Ce fut dans cet endroit délicieux que les deux voyageurs firent halte ; et chacun, d’après sa coutume ordinaire, s’occupa de soulager son cheval de la selle, du mors et de la bride, et de laisser boire les animaux dans le bassin avant de se rafraîchir eux-mêmes à la source qu’abritait la voûte. Ils laissèrent ensuite leurs coursiers en liberté, convaincus que leur propre intérêt, aussi bien que leurs habitudes d’attachement à leurs maîtres, empêcherait ces animaux de s’écarter d’un lieu qui leur offrait une eau pure et un frais gazon.
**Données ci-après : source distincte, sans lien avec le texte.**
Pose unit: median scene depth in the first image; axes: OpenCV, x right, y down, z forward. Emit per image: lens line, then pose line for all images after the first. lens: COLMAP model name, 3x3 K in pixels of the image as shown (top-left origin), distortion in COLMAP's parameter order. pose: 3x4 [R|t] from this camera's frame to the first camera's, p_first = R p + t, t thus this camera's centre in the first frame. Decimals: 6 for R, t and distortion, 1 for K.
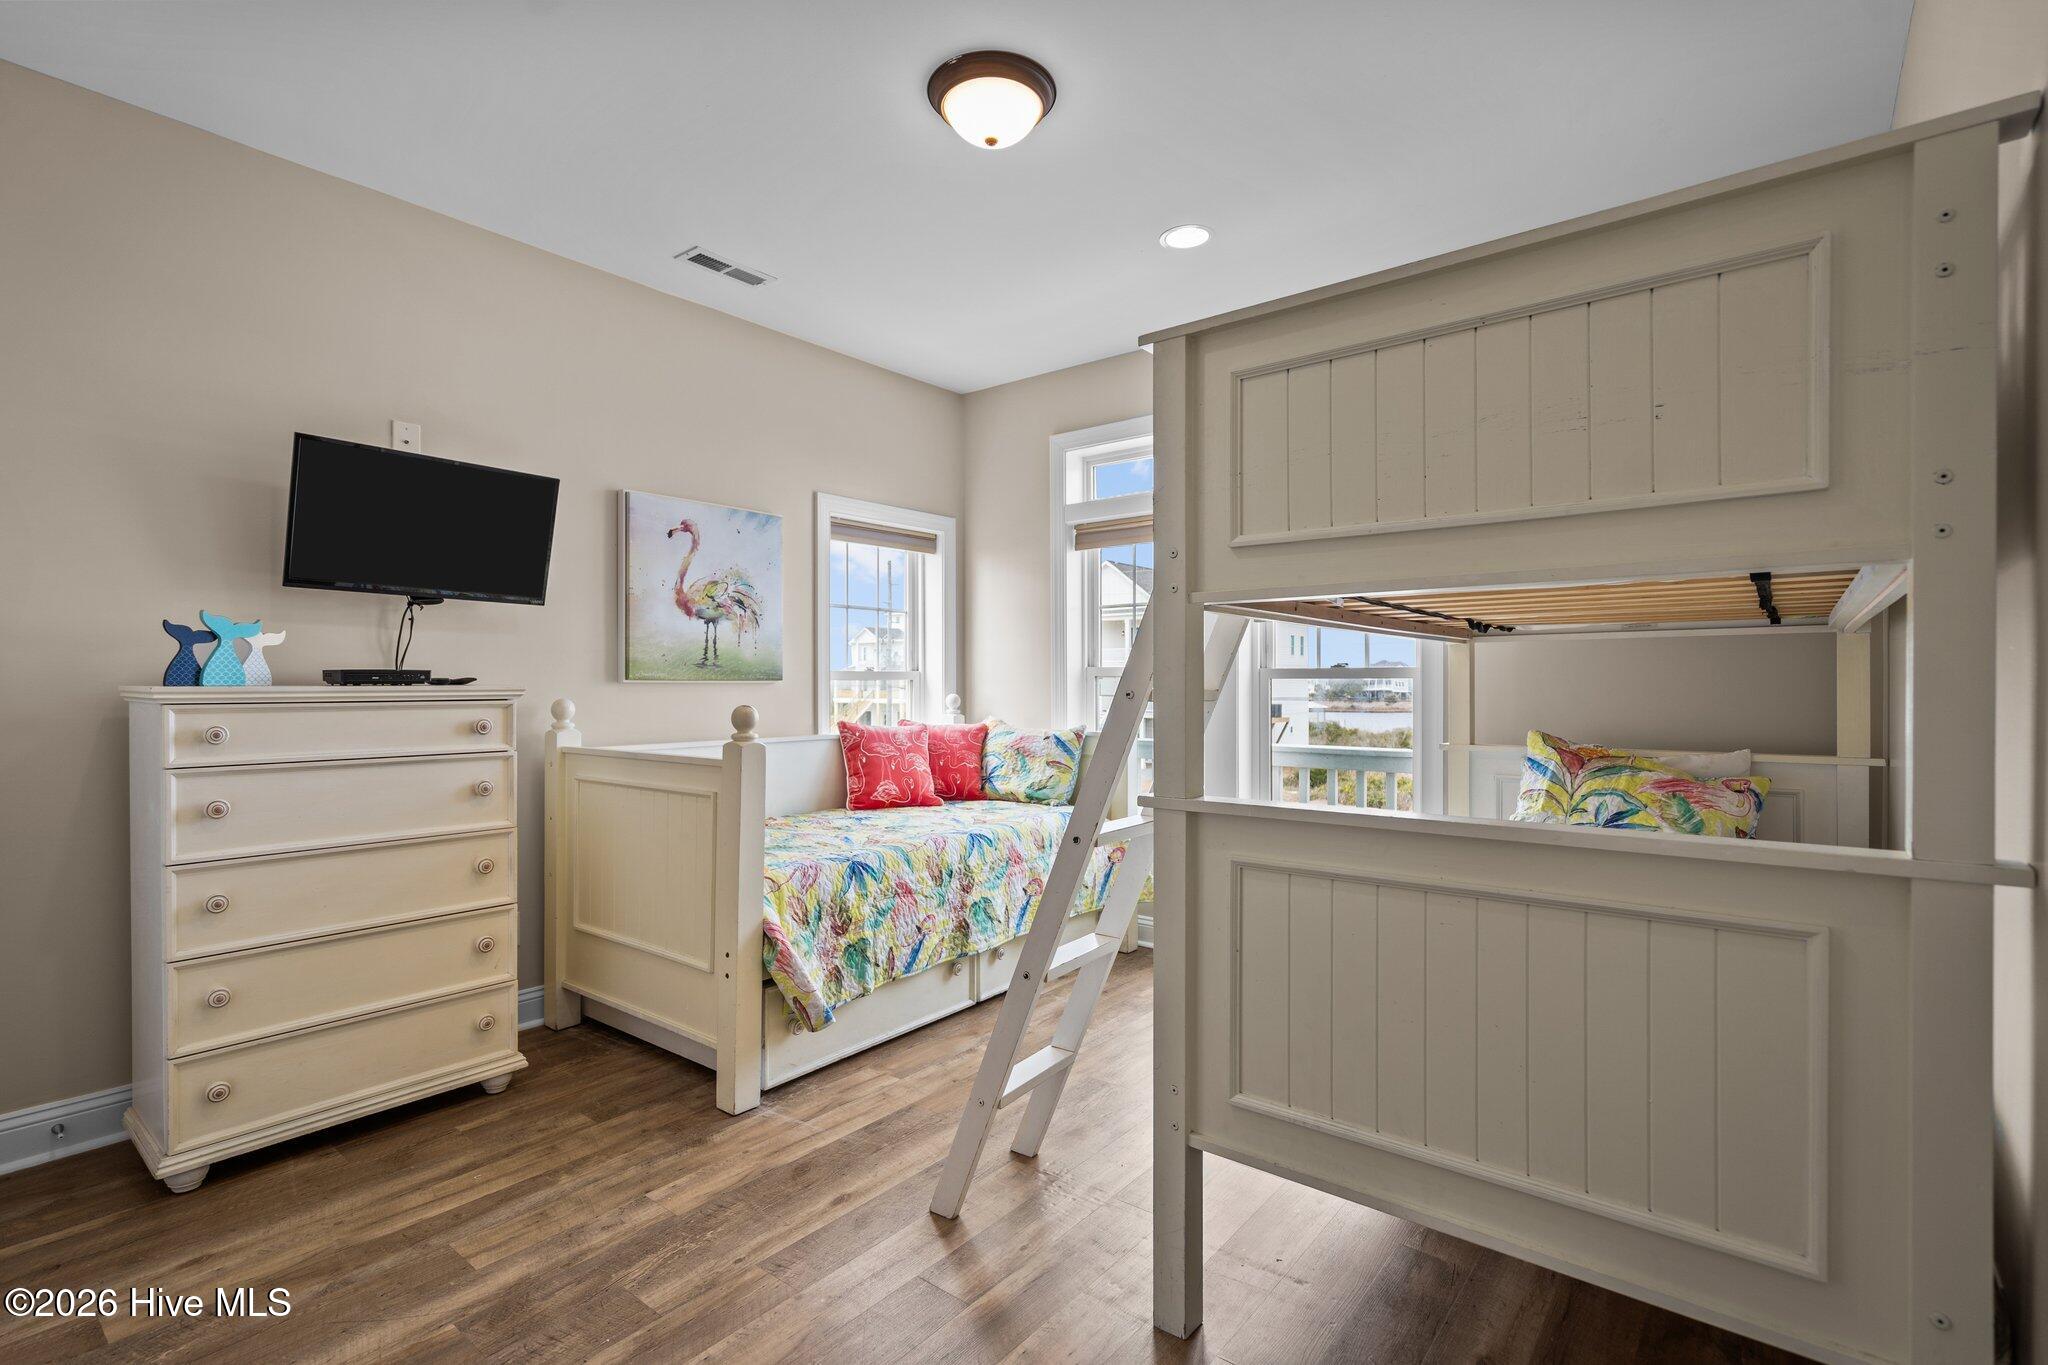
lens RADIAL K [[944.8, 0, 989.8], [0, 944.8, 670.6], [0, 0, 1]] dist [-0.003562, 0.002076]
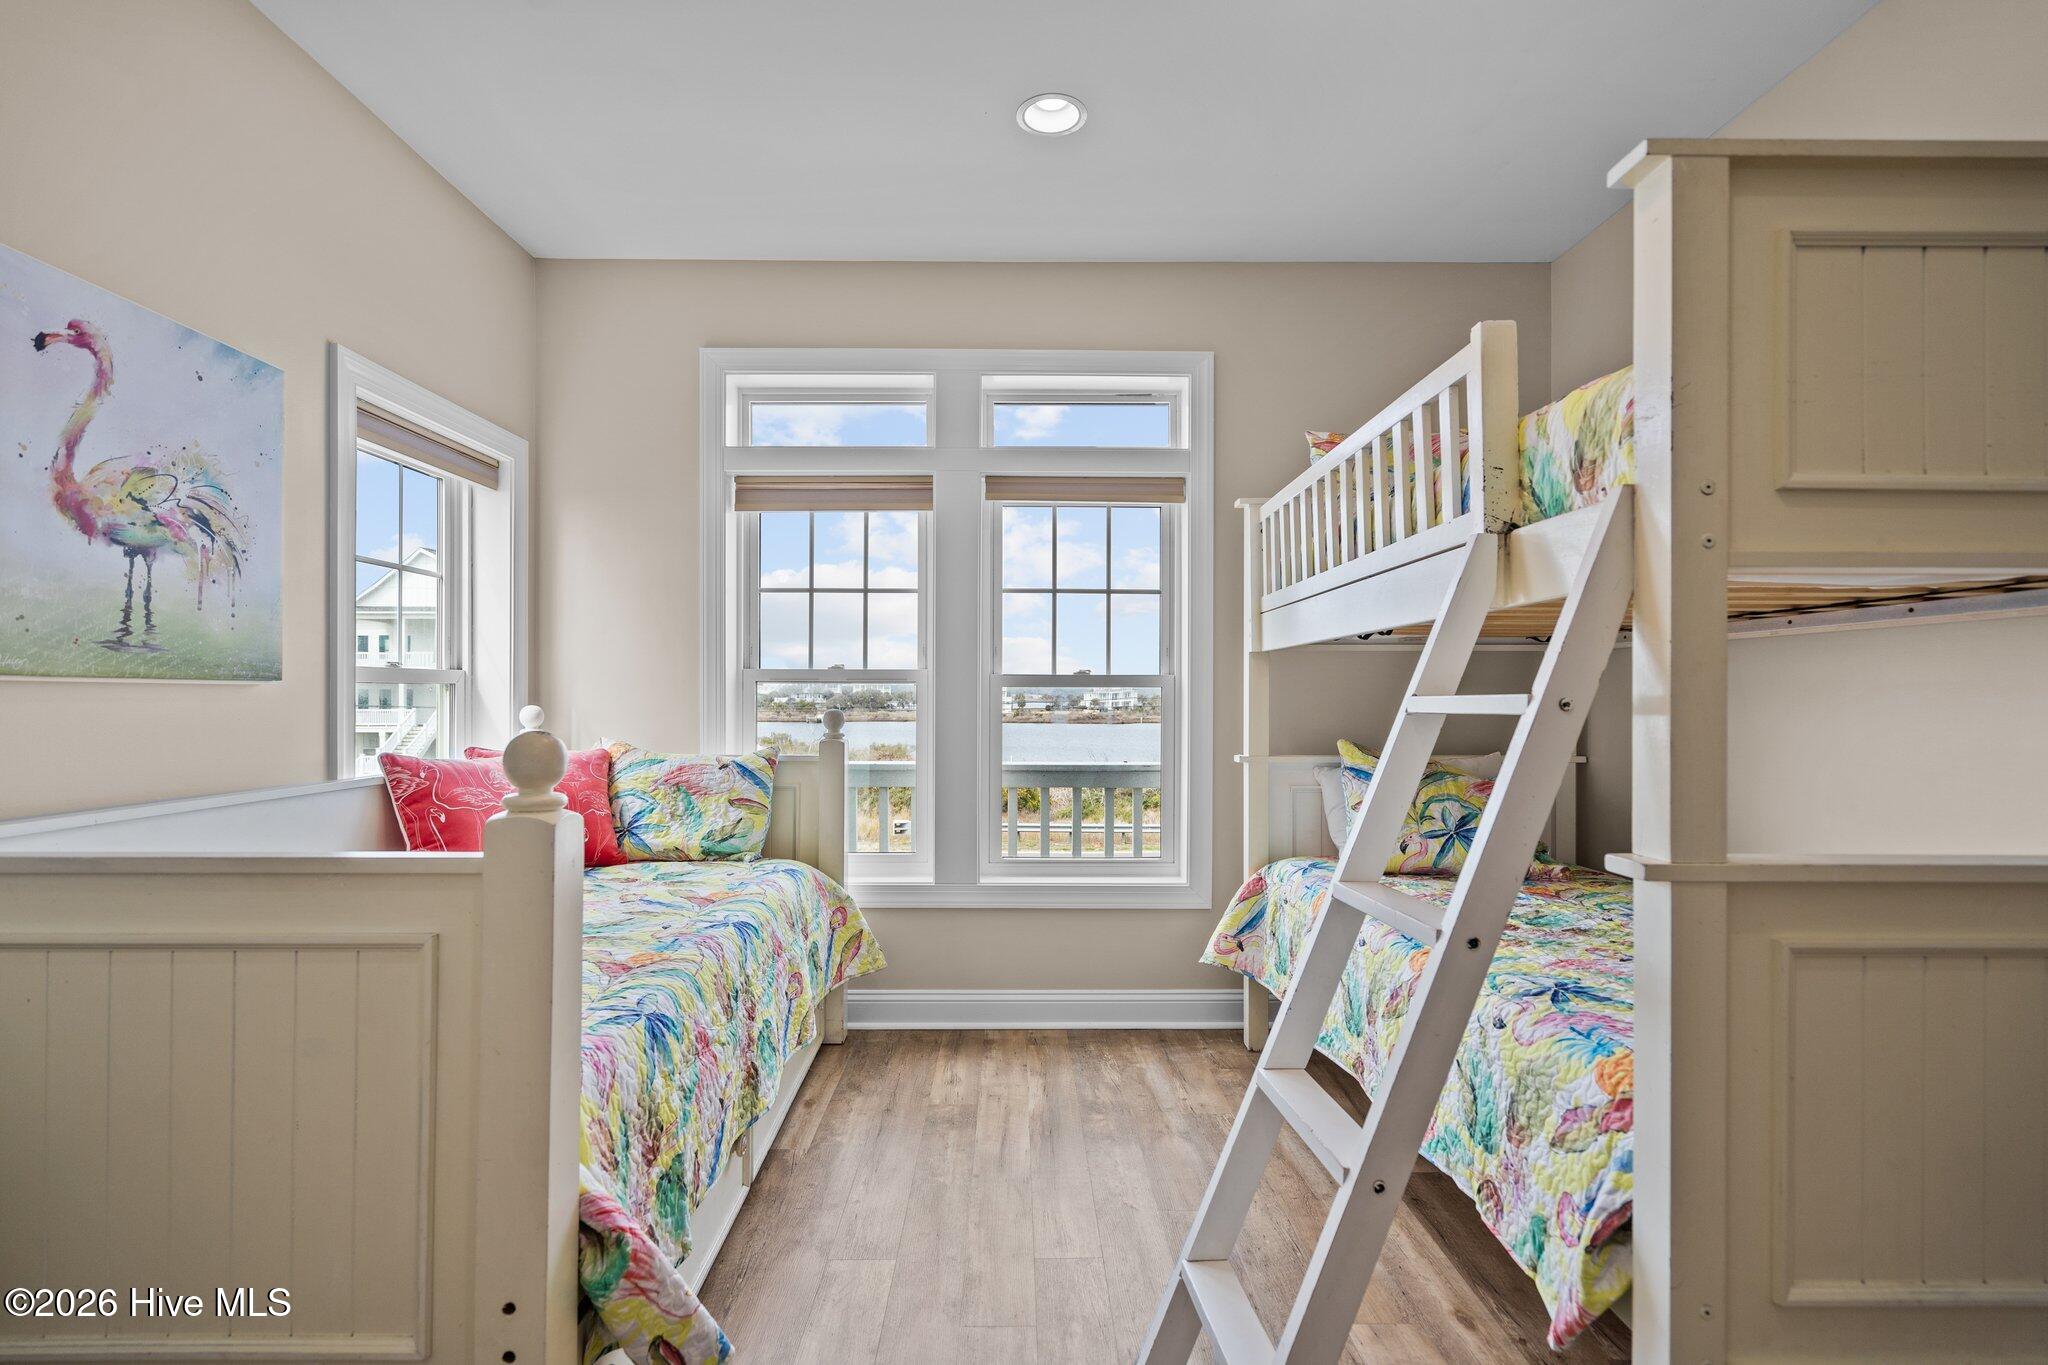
lens RADIAL K [[944.8, 0, 1027.5], [0, 944.8, 688.0], [0, 0, 1]] dist [-0.003562, 0.002076]
pose [[0.767534, 0.008896, 0.640947, -0.248930], [-0.013418, 0.999908, 0.002190, 0.008321], [-0.640868, -0.010281, 0.767582, 0.344091]]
Le chrétien et le Sarrasin s’assirent ensuite sur l’herbe, et chacun eut recours à la petite provision dont il s’était muni pour la route. Cependant, avant de commencer leur repas frugal, ils s’examinèrent mutuellement avec cette curiosité que le combat dangereux dans lequel ils s’étaient engagés si récemment était bien fait pour leur inspirer. Chacun désirait mesurer la force et se former quelque opinion du caractère d’un adversaire si formidable, et chacun se vit contraint d’avouer que s’il fût tombé dans le combat, c’eût été sous de nobles coups.